How To Draw Tutorial: Perspective
This how to draw tutorial on perspective introduces basics which have been only recently uncovered after two decades of intense research.
An essential key to good drawing is a firm understanding of how to depict three-dimensional form.
What A "Vanishing Point" Really Is
If extending far enough away, a foreshortened object will eventually "vanish." (right) That point where this occurs is conventionally called a vanishing point.
Every object extends outward in various directions. The fact is, a vanishing point only represents a direction an object points away from us.
For that reason, it should just be called a direction point instead.
One might even think of the direction point as the direction that something points.
As such, everything going in the same direction will converge to the same direction point. Note how each side of this square goes off toward one of two different directions, each with its own direction point. (left)
Despite all of the complex definitions in every how to draw tutorial I have seen about the vanishing point, I have never come across a single one which stated that simple fact.

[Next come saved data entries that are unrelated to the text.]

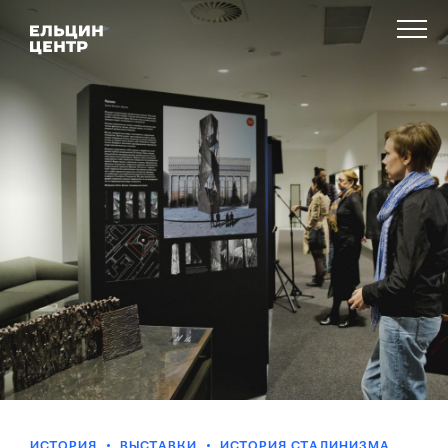
ИСТОРИЯ
ВЫСТАВКИ
ИСТОРИЯ СТАЛИНИЗМА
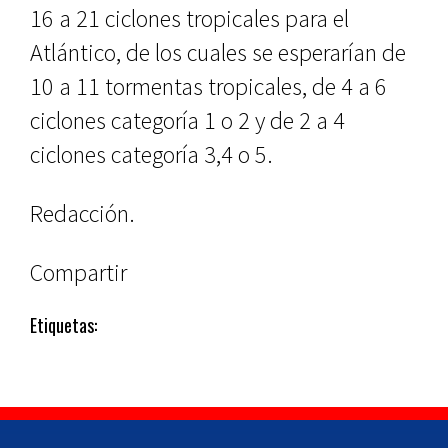
16 a 21 ciclones tropicales para el
Atlántico, de los cuales se esperarían de
10 a 11 tormentas tropicales, de 4 a 6
ciclones categoría 1 o 2 y de 2 a 4
ciclones categoría 3,4 o 5.
Redacción.
Compartir
Etiquetas:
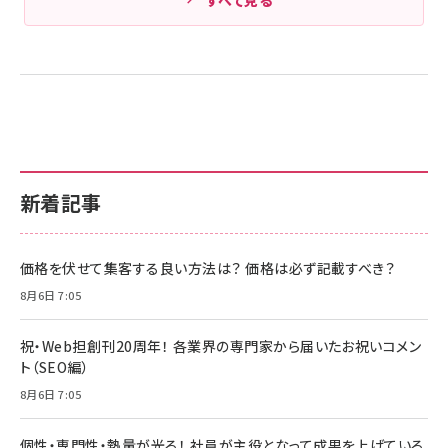
すべて見る
新着記事
価格を伏せて集客する良い方法は？ 価格は必ず記載すべき？
8月6日 7:05
祝・Web担創刊20周年！ 各業界の専門家から届いたお祝いコメン
ト（SEO編）
8月6日 7:05
個性・専門性・熱量が光る！ 社員が主役となって成果を上げている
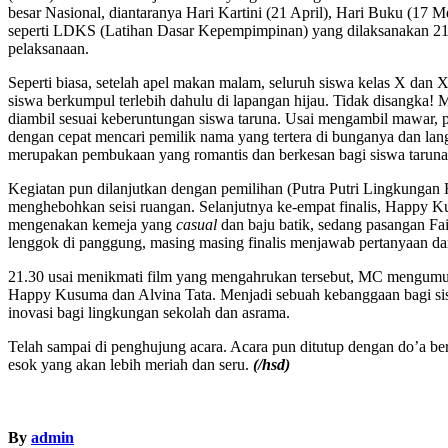
besar Nasional, diantaranya Hari Kartini (21 April), Hari Buku (17 M
seperti LDKS (Latihan Dasar Kepempimpinan) yang dilaksanakan 21 Ap
pelaksanaan.
Seperti biasa, setelah apel makan malam, seluruh siswa kelas X dan
siswa berkumpul terlebih dahulu di lapangan hijau. Tidak disangka! 
diambil sesuai keberuntungan siswa taruna. Usai mengambil mawar, 
dengan cepat mencari pemilik nama yang tertera di bunganya dan lan
merupakan pembukaan yang romantis dan berkesan bagi siswa taruna 
Kegiatan pun dilanjutkan dengan pemilihan (Putra Putri Lingkungan 
menghebohkan seisi ruangan. Selanjutnya ke-empat finalis, Happy K
mengenakan kemeja yang
casual
dan baju batik, sedang pasangan Fai
lenggok di panggung, masing masing finalis menjawab pertanyaan dari 
21.30 usai menikmati film yang mengahrukan tersebut, MC mengum
Happy Kusuma dan Alvina Tata. Menjadi sebuah kebanggaan bagi si
inovasi bagi lingkungan sekolah dan asrama.
Telah sampai di penghujung acara. Acara pun ditutup dengan do’a ber
esok yang akan lebih meriah dan seru.
(/hsd)
By
admin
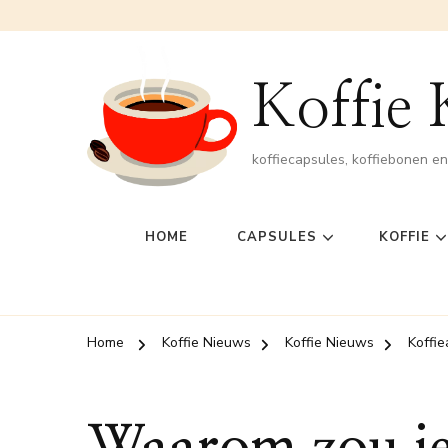
Koffie
koffiecapsules, koffiebonen e
HOME
CAPSULES
KOFFIE
Home
Koffie Nieuws
Koffie Nieuws
Koffie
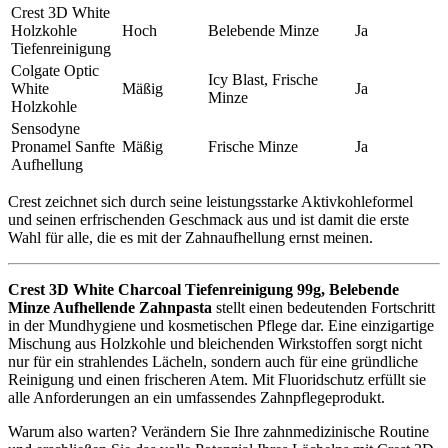
Crest 3D White
Holzkohle
Hoch
Belebende Minze
Ja
Tiefenreinigung
Colgate Optic
Icy Blast, Frische
White
Mäßig
Ja
Minze
Holzkohle
Sensodyne
Pronamel Sanfte
Mäßig
Frische Minze
Ja
Aufhellung
Crest zeichnet sich durch seine leistungsstarke Aktivkohleformel
und seinen erfrischenden Geschmack aus und ist damit die erste
Wahl für alle, die es mit der Zahnaufhellung ernst meinen.
Crest 3D White Charcoal Tiefenreinigung 99g, Belebende
Minze Aufhellende Zahnpasta
stellt einen bedeutenden Fortschritt
in der Mundhygiene und kosmetischen Pflege dar. Eine einzigartige
Mischung aus Holzkohle und bleichenden Wirkstoffen sorgt nicht
nur für ein strahlendes Lächeln, sondern auch für eine gründliche
Reinigung und einen frischeren Atem. Mit Fluoridschutz erfüllt sie
alle Anforderungen an ein umfassendes Zahnpflegeprodukt.
Warum also warten? Verändern Sie Ihre zahnmedizinische Routine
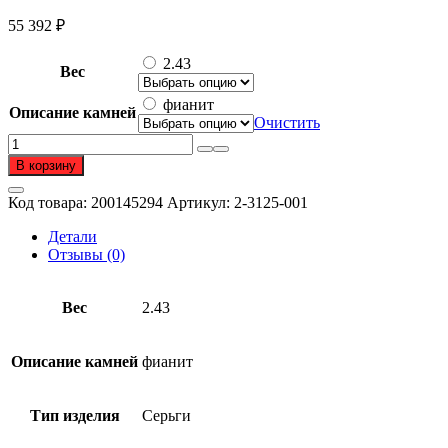
55 392
₽
2.43
Вес
фианит
Описание камней
Очистить
Количество
товара
В корзину
Серьги
из
Код товара:
200145294
Артикул:
2-3125-001
золота
585
Детали
пробы
Отзывы (0)
с
фианитом
Вес
2.43
Описание камней
фианит
Тип изделия
Серьги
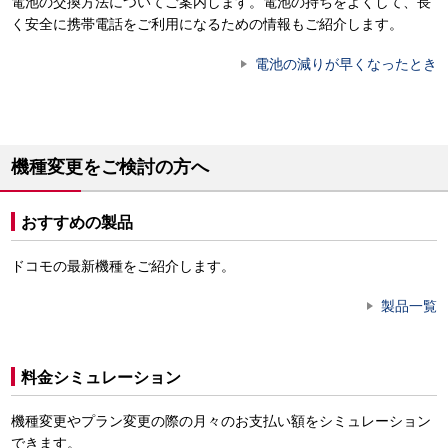
電池の交換方法についてご案内します。電池の持ちをよくして、長
く安全に携帯電話をご利用になるための情報もご紹介します。
電池の減りが早くなったとき
機種変更をご検討の方へ
おすすめの製品
ドコモの最新機種をご紹介します。
製品一覧
料金シミュレーション
機種変更やプラン変更の際の月々のお支払い額をシミュレーション
できます。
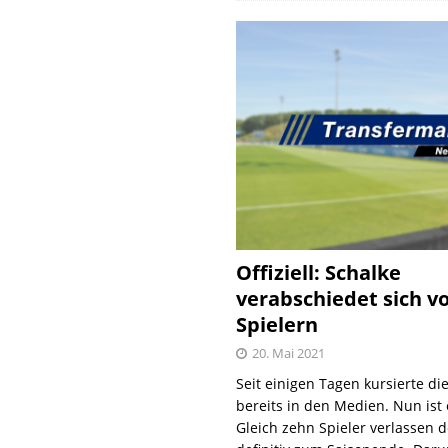
Offiziell: Schalke
verabschiedet sich v
Spielern
20. Mai 2021
Seit einigen Tagen kursierte di
bereits in den Medien. Nun ist es
Gleich zehn Spieler verlassen 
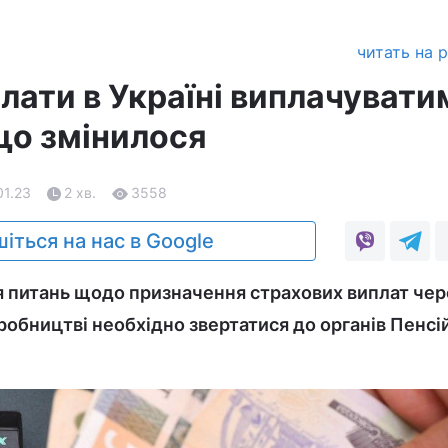
читать на 
лати в Україні виплачувати
що змінилося
01.23
2 хв.
3558
іться на нас в Google
ня питань щодо призначення страхових виплат чер
робництві необхідно звертатися до органів Пенсі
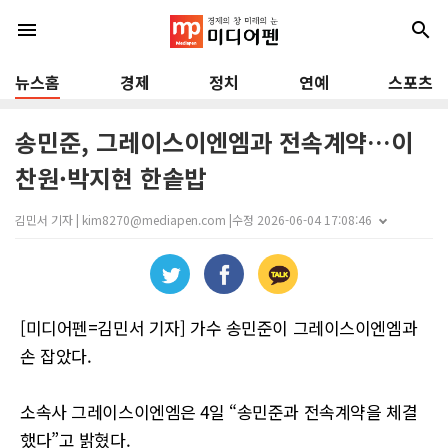
menu
search
뉴스홈
경제
정치
연예
스포츠
송민준, 그레이스이엔엠과 전속계약…이
찬원·박지현 한솥밥
김민서 기자 | kim8270@mediapen.com |
수정 2026-06-04 17:08:46
[미디어펜=김민서 기자] 가수 송민준이 그레이스이엔엠과
손 잡았다.
소속사 그레이스이엔엠은 4일 “송민준과 전속계약을 체결
했다”고 밝혔다.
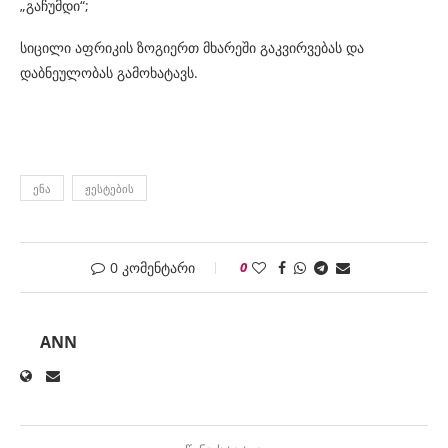
„გაჩუმდი“;
სიცილი აფრიკის ზოგიერთ მხარეში გაკვირვებას და
დაბნეულობას გამოხატავს.
ᲔᲜᲐ
ᲟᲔᲡᲢᲔᲑᲘᲡ
0 კომენტარი
0
ANN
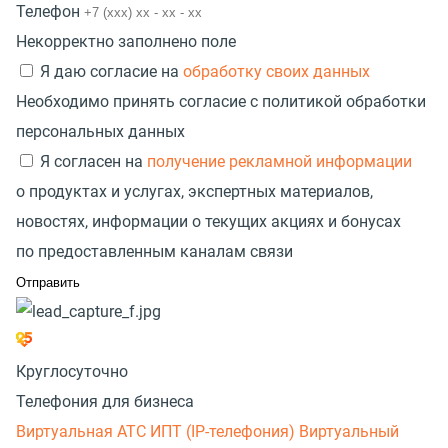
Телефон
Некорректно заполнено поле
Я даю согласие на
обработку своих данных
Необходимо принять согласие с политикой обработки
персональных данных
Я согласен на
получение рекламной информации
о продуктах и услугах, экспертных материалов,
новостях, информации о текущих акциях и бонусах
по предоставленным каналам связи
Круглосуточно
Телефония для бизнеса
Виртуальная АТС
ИПТ (IP-телефония)
Виртуальный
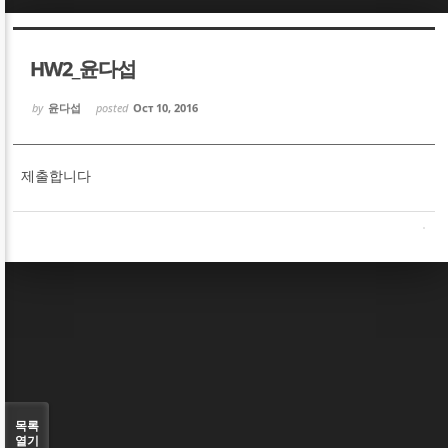
Sketchbook5, 스케치북5
Sketchbook5, 스케치북5
HW2_윤다섭
by
윤다섭
posted
Oct 10, 2016
제출합니다
Sketchbook5, 스케치북5
Sketchbook5, 스케치북5
목록
열기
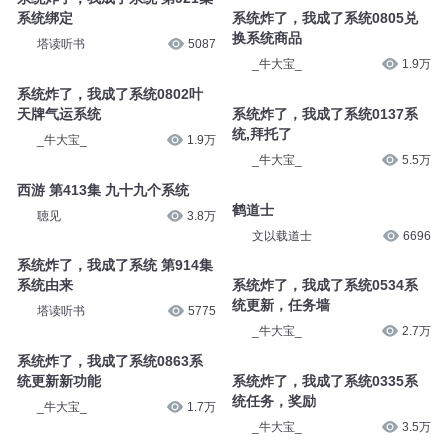
系统绑定
系统炸了，我成了系统0805兑
换系统商品
塔读听书
5087
_牛大宝_
1.9万
系统炸了，我成了系统0802叶
天牌气运系统
系统炸了，我成了系统0137系
统,拜托了
_牛大宝_
1.9万
_牛大宝_
5.5万
西游 第413集 九十九个系统
鹤道士
聴见
3.8万
文以载道士
6696
系统炸了，我成了系统 第914集
系统由来
系统炸了，我成了系统0534系
统更新，任务墙
塔读听书
5775
_牛大宝_
2.7万
系统炸了，我成了系统0863系
统更新新功能
系统炸了，我成了系统0335系
统任务，奖励
_牛大宝_
1.7万
_牛大宝_
3.5万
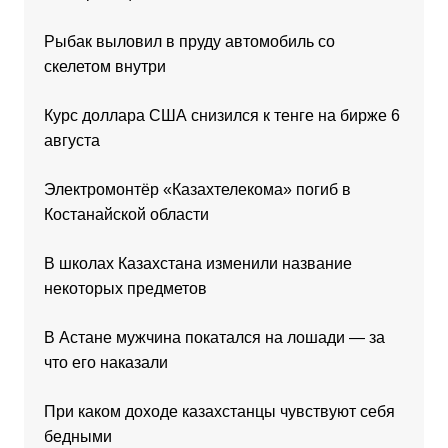
Рыбак выловил в пруду автомобиль со
скелетом внутри
Курс доллара США снизился к тенге на бирже 6
августа
Электромонтёр «Казахтелекома» погиб в
Костанайской области
В школах Казахстана изменили название
некоторых предметов
В Астане мужчина покатался на лошади — за
что его наказали
При каком доходе казахстанцы чувствуют себя
бедными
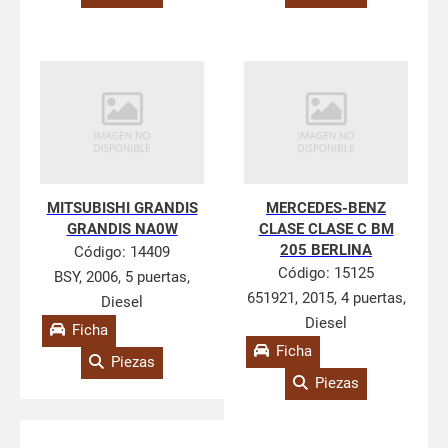
MITSUBISHI GRANDIS
MERCEDES-BENZ
GRANDIS NA0W
CLASE CLASE C BM
205 BERLINA
Código:
14409
Código:
15125
BSY, 2006, 5 puertas,
651921, 2015, 4 puertas,
Diesel
Diesel
Ficha
Ficha
Piezas
Piezas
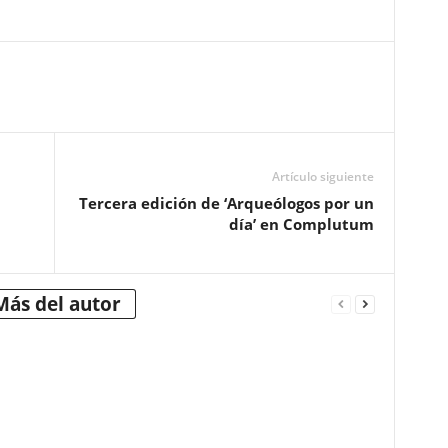
Artículo siguiente
Tercera edición de ‘Arqueólogos por un
día’ en Complutum
Más del autor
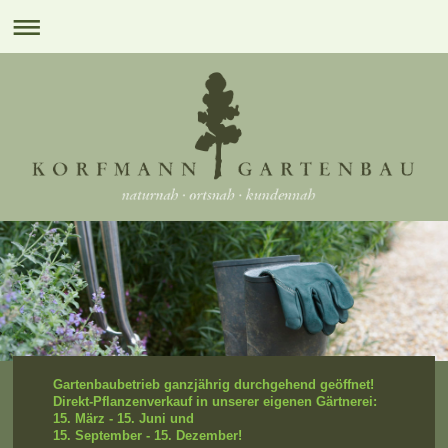
Gartenbaubetrieb ganzjährig durchgehend geöffnet!
Direkt-Pflanzenverkauf in unserer eigenen Gärtnerei:
15. März - 15. Juni und
15. September - 15. Dezember!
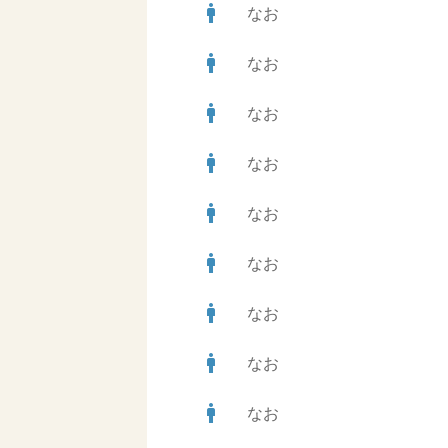
man
なお
man
なお
man
なお
man
なお
man
なお
man
なお
man
なお
man
なお
man
なお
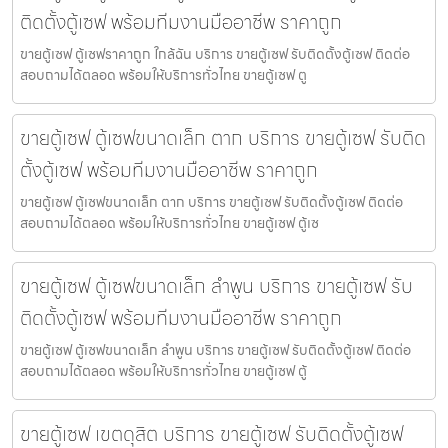
ติดตั้งตู้เซฟ พร้อมทีมงานมืออาชีพ ราคาถูก
ขายตู้เซฟ ตู้เซฟราคาถูก ใกล้ฉัน บริการ ขายตู้เซฟ รับติดตั้งตู้เซฟ ติดต่อ
สอบถามได้ตลอด พร้อมให้บริการทั่วไทย ขายตู้เซฟ ตู
ขายตู้เซฟ ตู้เซฟขนาดเล็ก ตาก บริการ ขายตู้เซฟ รับติด
ตั้งตู้เซฟ พร้อมทีมงานมืออาชีพ ราคาถูก
ขายตู้เซฟ ตู้เซฟขนาดเล็ก ตาก บริการ ขายตู้เซฟ รับติดตั้งตู้เซฟ ติดต่อ
สอบถามได้ตลอด พร้อมให้บริการทั่วไทย ขายตู้เซฟ ตู้เซ
ขายตู้เซฟ ตู้เซฟขนาดเล็ก ลำพูน บริการ ขายตู้เซฟ รับ
ติดตั้งตู้เซฟ พร้อมทีมงานมืออาชีพ ราคาถูก
ขายตู้เซฟ ตู้เซฟขนาดเล็ก ลำพูน บริการ ขายตู้เซฟ รับติดตั้งตู้เซฟ ติดต่อ
สอบถามได้ตลอด พร้อมให้บริการทั่วไทย ขายตู้เซฟ ตู้
ขายตู้เซฟ เขตดุสิต บริการ ขายตู้เซฟ รับติดตั้งตู้เซฟ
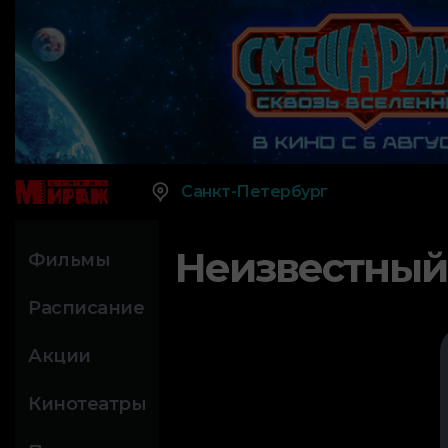
Санкт-Петербург
Неизвестный
Фильмы
Расписание
Акции
Кинотеатры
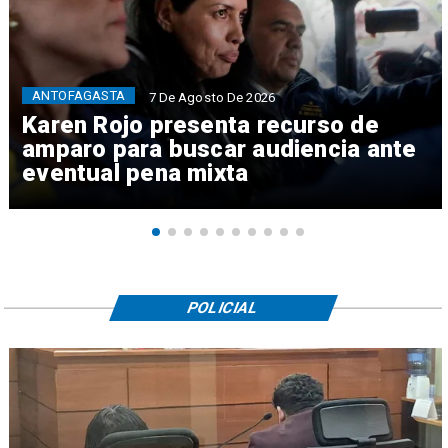
ANTOFAGASTA
7 De Agosto De 2026
Karen Rojo presenta recurso de
amparo para buscar audiencia ante
eventual pena mixta
POLICIAL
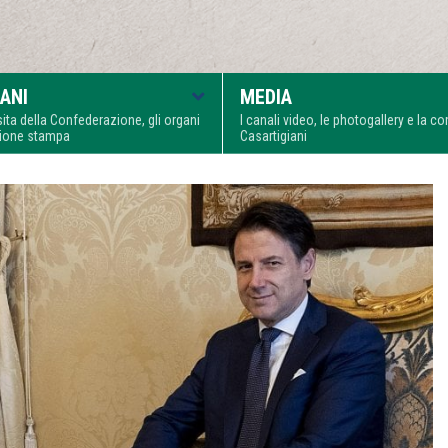
ANI
MEDIA
visita della Confederazione, gli organi
I canali video, le photogallery e la 
zione stampa
Casartigiani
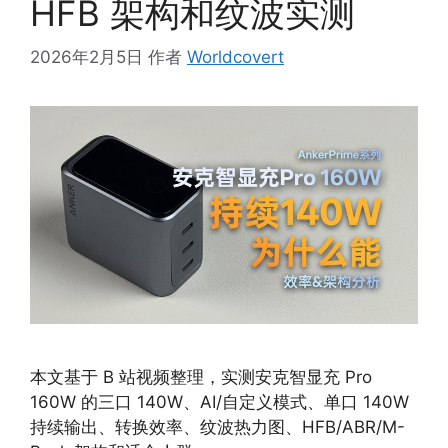
HFB 架构和纹波实测
2026年2月5日
作者
Worldcovert
本文基于 B 站视频整理，实测安克智显充 Pro
160W 的三口 140W、AI/自定义模式、单口 140W
持续输出、转换效率、纹波热力图、HFB/ABR/M-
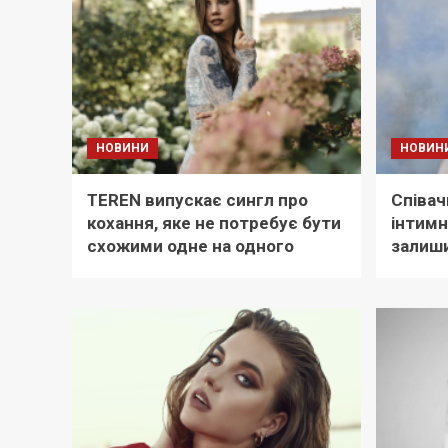
НОВИНИ
НОВИН
TEREN випускає сингл про
Співач
кохання, яке не потребує бути
інтимн
схожими одне на одного
залиши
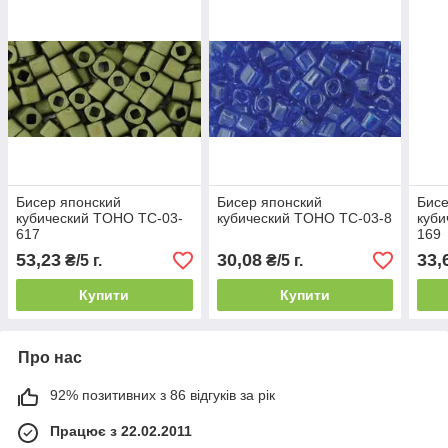
Бисер японский
Бисер японский
Бисе
кубический TOHO TC-03-
кубический TOHO TC-03-8
куби
617
169
53,23
30,08
33,
₴/5 г.
₴/5 г.
Купити
Купити
Про нас
92% позитивних з 86 відгуків за рік
Працює з 22.02.2011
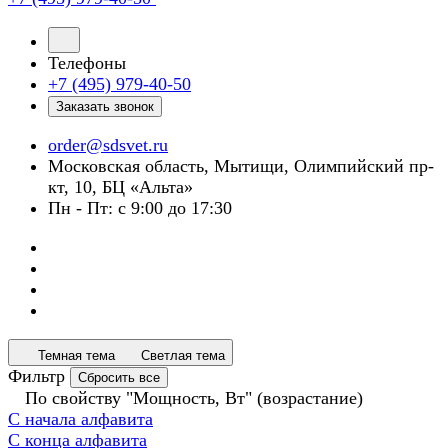
Телефоны
+7 (495) 979-40-50
Заказать звонок
order@sdsvet.ru
Московская область, Мытищи, Олимпийский пр-
кт, 10, БЦ «Альта»
Пн - Пт: с 9:00 до 17:30
Темная тема
Светлая тема
Фильтр
Сбросить все
По свойству "Мощность, Вт" (возрастание)
С начала алфавита
С конца алфавита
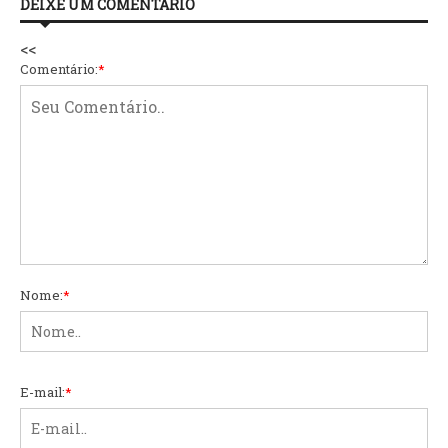
DEIXE UM COMENTÁRIO
<<
Comentário:
*
Nome:
*
E-mail:
*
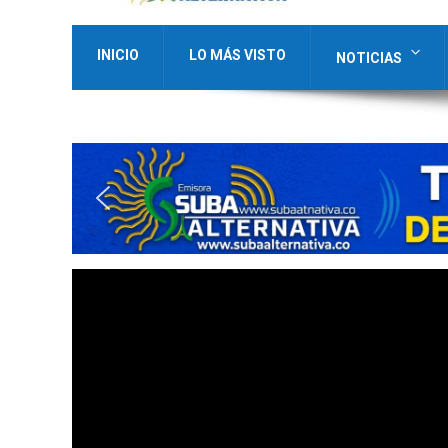
INICIO
LO MÁS VISTO
NOTICIAS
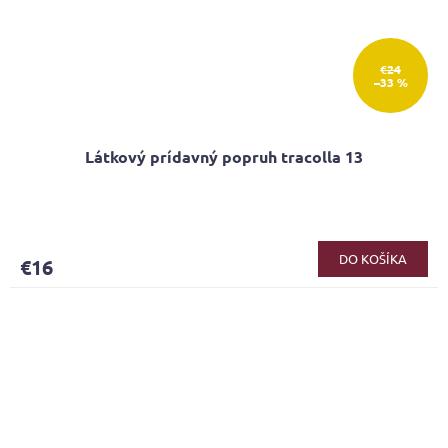
€24
–33 %
Látkový prídavný popruh tracolla 13
DO KOŠÍKA
€16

After its discovery, most artists only understood how to use one vanishing point near the center of their picture which then came to represent where everything is moving away from us. (right) Even when more vanishing points came into use later, this idea of it having a depth and distance-related function has persisted.
At best, any other how to draw tutorial will define the vanishing point as being:
"That point at which parallel lines appear to converge into the distance." (top pic)
But the only relevance of those parallel lines, which are mentioned in every single vanishing point definition, is that parallel lines point in the same direction. After all, that's what parallel means.
This was the only hint that direction was a part of the process, with any emphasis on it having been missed and placed on distance instead.
But really, every individual direction on an object has a direction point somewhere and so we do not need two or more parallel lines for these points to exist. (below) Still, knowing this is rarely useful, giving parallel lines more emphasis.
Converging lines have the separate function of outlining forms, yet are always part of the vanishing point's definition in every how to draw tutorial. But without those converging lines a vanishing point has nothing "vanishing" there to justify its name.
The subject of "linear perspective" is based on using converging lines to suggest depth. (top pic) As it turns out, the conventional definition of vanishing point stated earlier is really much more than a simple dot. It is, in fact, describing that overall system of linear perspective!
Since these are two separate things being assigned to one dot, the vanishing point should just be called a "direction point" with those converging parallel lines given their own name. Guide lines is the simplest and most descriptive term used, being that they guide a form's directions and shape.
Next, observe that a direction point functions equally well with objects that are all lined up in one direction. (left) This direction point takes into account, not the directions of each object, but all of those objects as a whole.
As shown here, that direction can be entirely different from any of the directions contained in those objects. Strangely, this is something I have never seen suggested before in any how to draw tutorial.